Der CDU-Vorsitzende sagte voraus, dass die Zusammenarbeit in der Europäischen Union in den nächsten Jahren stärker als bisher intergouvernemental ausgerichtet sein werde. Integrativ werde es vermutlich nur teilweise gehen. Ohne Zahlen zu nennen, forderte Merz starke Rüstungsanstrengungen von Deutschland. „Wir wollen uns verteidigen können, um uns nicht verteidigen zu müssen.“
Zielend auf die Anschläge des zurückliegenden Jahres in Mannheim, Solingen und Magdeburg, sagte Merz, es seien nach solchen Vorfällen nicht die erforderlichen Maßnahmen ergriffen worden. Das habe zu einem „beispiellosen Verlust in das Vertrauen in den Staat“ geführt. In der „Welt am Sonntag“ gab er ein Beispiel dafür, was ihm vorschwebt: Ausländische Straftäter müssten ausgewiesen werden. Um das auch bei Doppelstaatsbürgern tun zu können, brachte Merz Ausbürgerungen ins Spiel.
In seiner Rede zeigte sich der CDU-Kanzlerkandidat besorgt über den in Deutschland zu erlebenden Antisemitismus. Dieser sei aus der Bundesrepublik nie ganz verschwunden, „aber wir müssen feststellen, dass er in Teilen heute wieder gesellschaftsfähig geworden ist“. Er sei mittlerweile oft „getarnt“ als „Freiheitskampf“ oder „Israelkritik“. Die Aussöhnung mit Israel gehöre zu den grundlegenden Weichenstellungen, die Konrad Adenauer vorgenommen habe. Das sei ein Auftrag, der heute unter neuen Bedingungen erfüllt werden müsse.
Merz zeigte sich überzeugt, dass die Union besonders geeignet sei, die vorhandenen Herausforderungen zu bewältigen und auch im Ausland hohe Erwartungen an sie gerichtet würden.
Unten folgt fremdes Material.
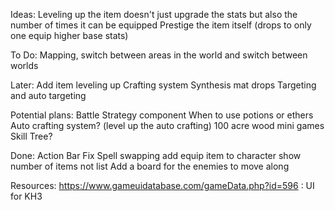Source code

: Ideas:
Leveling up the item doesn't just upgrade the stats but also the number of times it can be equipped
Prestige the item itself (drops to only one equip higher base stats)

To Do:
Mapping, switch between areas in the world and switch between worlds

Later:
Add item leveling up
Crafting system
Synthesis mat drops
Targeting and auto targeting

Potential plans:
Battle Strategy component
When to use potions or ethers
Auto crafting system? (level up the auto crafting)
100 acre wood mini games
Skill Tree?

Done:
Action Bar
Fix Spell swapping
add equip item to character
show number of items not list
Add a board for the enemies to move along

Resources:
https://www.gameuidatabase.com/gameData.php?id=596 : UI for KH3
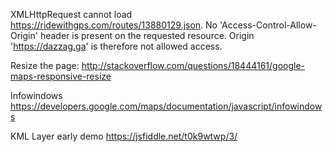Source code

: XMLHttpRequest cannot load https://ridewithgps.com/routes/13880129.json. No 'Access-Control-Allow-Origin' header is present on the requested resource. Origin 'https://dazzag.ga' is therefore not allowed access.

Resize the page:
http://stackoverflow.com/questions/18444161/google-maps-responsive-resize

Infowindows
https://developers.google.com/maps/documentation/javascript/infowindows

KML Layer early demo
https://jsfiddle.net/t0k9wtwp/3/
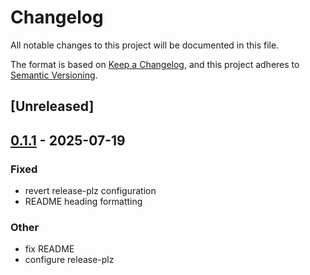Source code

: # Changelog

All notable changes to this project will be documented in this file.

The format is based on [Keep a Changelog](https://keepachangelog.com/en/1.0.0/),
and this project adheres to [Semantic Versioning](https://semver.org/spec/v2.0.0.html).

## [Unreleased]

## [0.1.1](https://github.com/LawnGnome/mojique/compare/v0.1.0...v0.1.1) - 2025-07-19

### Fixed

- revert release-plz configuration
- README heading formatting

### Other

- fix README
- configure release-plz
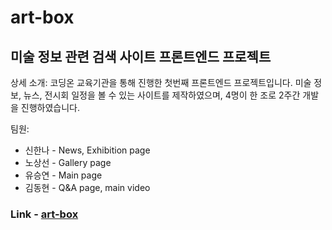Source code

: # art-box

## 미술 정보 관련 검색 사이트 프론트엔드 프로젝트

상세 소개: 코딩온 교육기관을 통해 진행한 첫번째 프론트엔드 프로젝트입니다. 미술 정보, 뉴스, 전시회 일정을 볼 수 있는 사이트를 제작하였으며, 4명이 한 조로 2주간 개발을 진행하였습니다.

팀원:
* 신한나 - News, Exhibition page
* 노상선 - Gallery page
* 유승연 - Main page
* 김동현 - Q&A page, main video

### Link - [art-box](http://118.67.142.110:8000/)

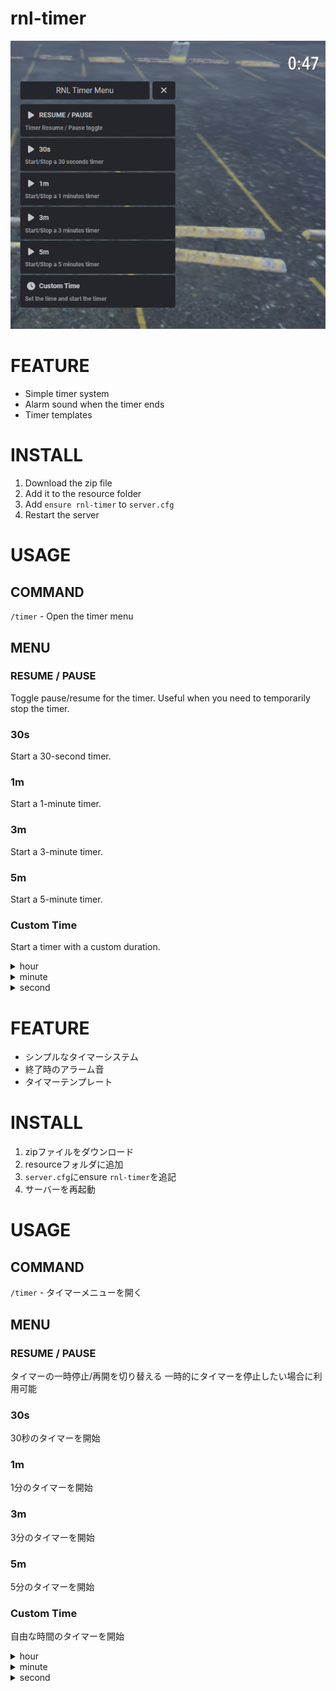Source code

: # rnl-timer
![](screenshot.png)
# FEATURE
- Simple timer system
- Alarm sound when the timer ends
- Timer templates
# INSTALL
1. Download the zip file
2. Add it to the resource folder
3. Add `ensure rnl-timer` to `server.cfg`
4. Restart the server
# USAGE
## COMMAND
`/timer` - Open the timer menu
## MENU
### RESUME / PAUSE
Toggle pause/resume for the timer.
Useful when you need to temporarily stop the timer.
### 30s
Start a 30-second timer.
### 1m
Start a 1-minute timer.
### 3m
Start a 3-minute timer.
### 5m
Start a 5-minute timer.
### Custom Time
Start a timer with a custom duration.
<details><summary>hour</summary>
Set the "hour" unit (optional).
</details>
<details><summary>minute</summary>
Set the "minute" unit (optional).
</details>
<details><summary>second</summary>
Set the "second" unit (must be 1 or higher).
</details>


# FEATURE
- シンプルなタイマーシステム
- 終了時のアラーム音
- タイマーテンプレート
# INSTALL
1. zipファイルをダウンロード
2. resourceフォルダに追加
3. `server.cfg`にensure `rnl-timer`を追記
4. サーバーを再起動
# USAGE
## COMMAND
`/timer` - タイマーメニューを開く
## MENU
### RESUME / PAUSE
タイマーの一時停止/再開を切り替える
一時的にタイマーを停止したい場合に利用可能
### 30s
30秒のタイマーを開始
### 1m
1分のタイマーを開始
### 3m
3分のタイマーを開始
### 5m
5分のタイマーを開始
### Custom Time
自由な時間のタイマーを開始
<details><summary>hour</summary>
"時"単位を設定
無くても可
</details>
<details><summary>minute</summary>
"分"単位を設定
無くても可
</details>
<details><summary>second</summary>
"秒"単位を設定
1以上指定必須
</details>
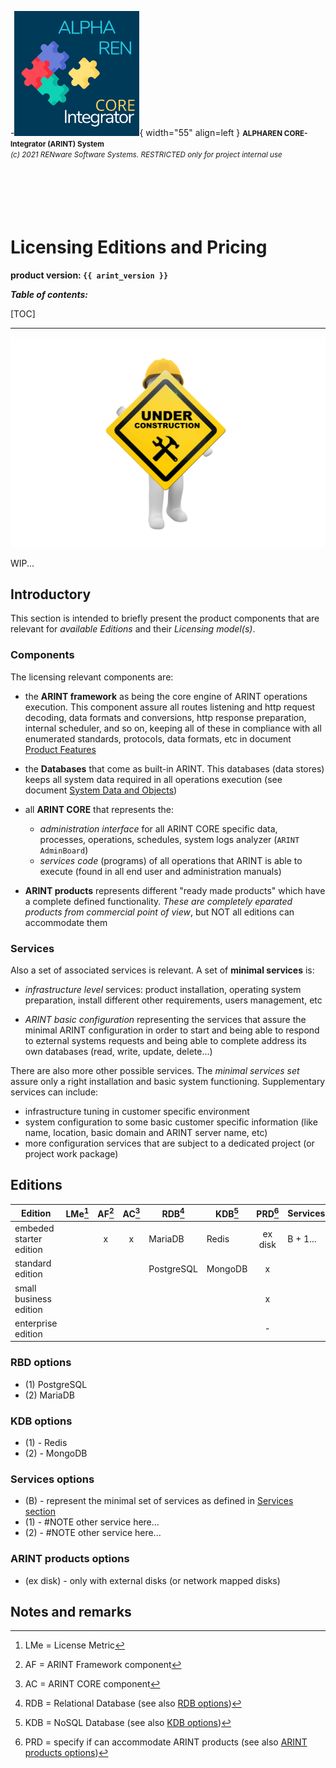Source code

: -![arint_logo](../pictures/arint_logo.png){ width="55" align=left }
<small markdown>**ALPHAREN CORE-Integrator (ARINT) System**<br>
*(c) 2021 RENware Software Systems. RESTRICTED only for project internal use*
</small><br><br><br><br><br><br>


# Licensing Editions and Pricing

**product version: `{{ arint_version }}`**


***Table of contents:***

[TOC]

***


![wip page](../pictures/under_maintenance.png)

WIP...


## Introductory

This section is intended to briefly present the product components that are relevant for *available Editions* and their *Licensing model(s)*.

### Components

The licensing relevant components are:

* the **ARINT framework** as being the core engine of ARINT operations execution. This component assure all routes listening and http request decoding, data formats and conversions, http response preparation, internal scheduler, and so on, keeping all of these in compliance with all enumerated standards, protocols, data formats, etc in document [Product Features](./810.46-Product_Features.md)

* the **Databases** that come as built-in ARINT. This databases (data stores) keeps all system data required in all operations execution (see document [System Data and Objects](./810.03-System_Data_and_Objects.md))

* all **ARINT CORE** that represents the:
    * *administration interface* for all ARINT CORE specific data, processes, operations, schedules, system logs analyzer (`ARINT AdminBoard`)
    * *services code* (programs) of all operations that ARINT is able to execute (found in all end user and administration manuals)

* **ARINT products** represents different "ready made products" which have a complete defined functionality. *These are completely eparated products from commercial point of view*, but NOT all editions can accommodate them


### Services

Also a set of associated services is relevant. A set of **minimal services** is:

* *infrastructure level* services: product installation, operating system preparation, install different other requirements, users management, etc

* *ARINT basic configuration* representing the services that assure the minimal ARINT configuration in order to start and being able to respond to ezternal systems requests and being able to complete address its own databases (read, write, update, delete...)

There are also more other possible services. The *minimal services set* assure only a right installation and basic system functioning. Supplementary services can include:

* infrastructure tuning in customer specific environment
* system configuration to some basic customer specific information (like name, location, basic domain and ARINT server name, etc)
* more configuration services that are subject to a dedicated project (or project work package)





## Editions



| Edition                | LMe[^1] | AF[^2] | AC[^3] | RDB[^4]    | KDB[^5] | PRD[^6] | Services | Notes |
| ----------------------- | ------- | :----: | :----: | ---------- | ------- | :-----: | -------- | ----- |
| embeded starter edition |         |   x    |   x    | MariaDB    | Redis   | ex disk | B + 1... |       |
| standard edition        |         |        |        | PostgreSQL | MongoDB |    x    |          |       |
| small business edition  |         |        |        |            |         |    x    |         |       |
| enterprise edition      |         |        |        |            |         |    -    |         |       |







### RBD options

* (1) PostgreSQL
* (2) MariaDB


### KDB options

* (1) - Redis
* (2) - MongoDB


### Services options

* (B) - represent the minimal set of services as defined in [Services section](#services)
* (1) - #NOTE other service here...
* (2) - #NOTE other service here...


### ARINT products options

* (ex disk) - only with external disks (or network mapped disks)










## Notes and remarks

[^1]: LMe = License Metric
[^2]: AF = ARINT Framework component
[^3]: AC = ARINT CORE component
[^4]: RDB = Relational Database (see also [RDB options](#rbd-options))
[^5]: KDB = NoSQL Database (see also [KDB options](#kdb-options))
[^6]: PRD = specify if can accommodate ARINT products (see also [ARINT products options](#arint-products-options))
Abermals ohne konkrete Angriffe auf die zerbrochene Ampelkoalition sagte Merz, die künftige Regierung müsse anders arbeiten. Er wandte sich gegen „ständigen, öffentlichen Streit.“ Der Eindruck entstand, dass der Kanzlerkandidat Merz mit seiner Grundsatzrede, gehalten auf den Höhen des Petersbergs, ankündigen wollte, große Linien würden ihm als Regierungschef mehr bedeuten als parteipolitischer Streit. Das könnte als Wahlkampfversprechen gedacht gewesen sein.